◆ Work required:
Copy exactly the lines of the data below that run from the line holding "Tests will be conducted" through the line holding "Full body harnesses and lifelines", both ends included.

◆ Data provided:

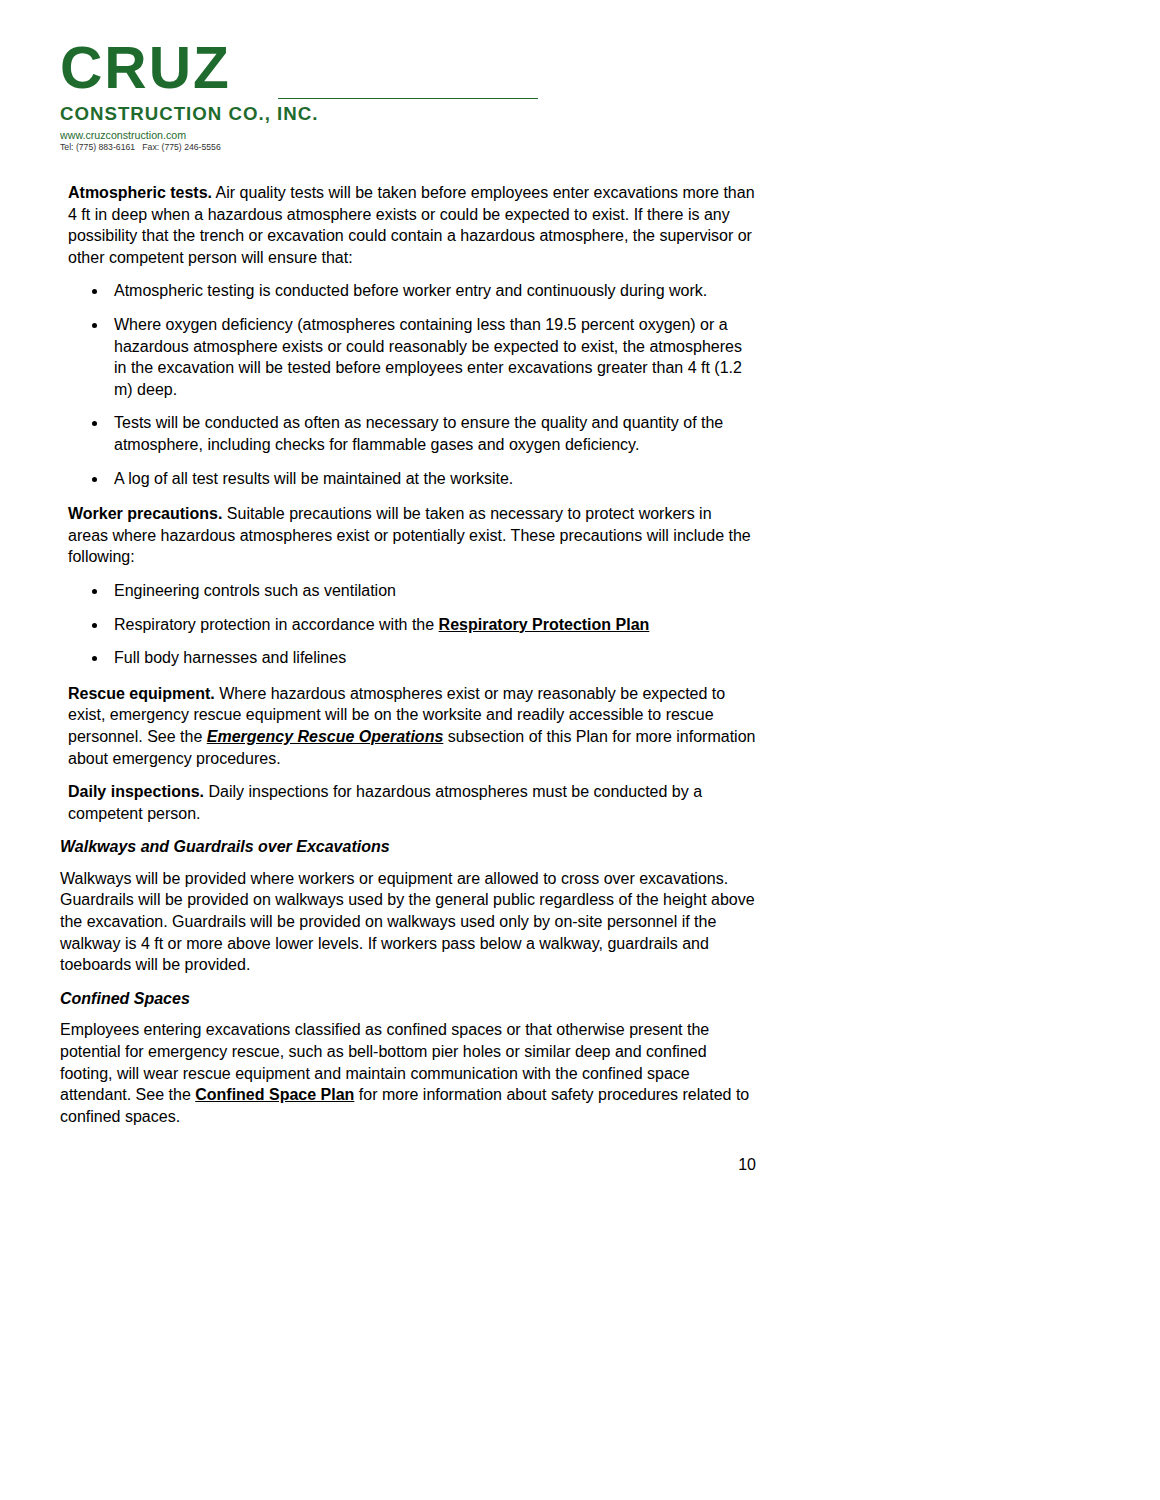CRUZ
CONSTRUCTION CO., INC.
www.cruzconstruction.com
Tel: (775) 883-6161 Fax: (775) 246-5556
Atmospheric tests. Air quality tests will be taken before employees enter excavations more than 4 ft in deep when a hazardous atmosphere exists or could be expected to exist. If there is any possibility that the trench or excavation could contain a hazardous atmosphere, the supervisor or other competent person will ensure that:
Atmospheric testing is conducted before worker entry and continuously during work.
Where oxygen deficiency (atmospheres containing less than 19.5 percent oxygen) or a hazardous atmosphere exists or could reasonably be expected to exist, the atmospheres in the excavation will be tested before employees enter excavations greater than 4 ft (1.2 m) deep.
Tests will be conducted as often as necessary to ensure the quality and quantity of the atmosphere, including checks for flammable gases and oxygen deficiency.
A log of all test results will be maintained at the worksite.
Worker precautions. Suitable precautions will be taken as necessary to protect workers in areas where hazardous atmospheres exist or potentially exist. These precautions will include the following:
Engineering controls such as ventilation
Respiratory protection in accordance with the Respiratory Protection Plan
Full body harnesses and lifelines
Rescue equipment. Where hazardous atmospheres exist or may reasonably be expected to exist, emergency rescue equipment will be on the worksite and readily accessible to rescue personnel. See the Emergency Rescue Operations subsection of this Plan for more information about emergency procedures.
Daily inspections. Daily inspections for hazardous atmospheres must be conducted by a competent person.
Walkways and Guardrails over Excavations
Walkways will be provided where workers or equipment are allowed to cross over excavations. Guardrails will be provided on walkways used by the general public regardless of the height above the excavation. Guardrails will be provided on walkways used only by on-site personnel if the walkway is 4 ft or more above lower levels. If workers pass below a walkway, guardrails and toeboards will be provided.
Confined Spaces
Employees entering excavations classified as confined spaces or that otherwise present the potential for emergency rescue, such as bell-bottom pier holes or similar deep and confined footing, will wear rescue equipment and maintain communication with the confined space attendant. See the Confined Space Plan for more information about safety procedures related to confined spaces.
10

◆ Problem solution:
Tests will be conducted as often as necessary to ensure the quality and quantity of the atmosphere, including checks for flammable gases and oxygen deficiency.
A log of all test results will be maintained at the worksite.
Worker precautions. Suitable precautions will be taken as necessary to protect workers in areas where hazardous atmospheres exist or potentially exist. These precautions will include the following:
Engineering controls such as ventilation
Respiratory protection in accordance with the Respiratory Protection Plan
Full body harnesses and lifelines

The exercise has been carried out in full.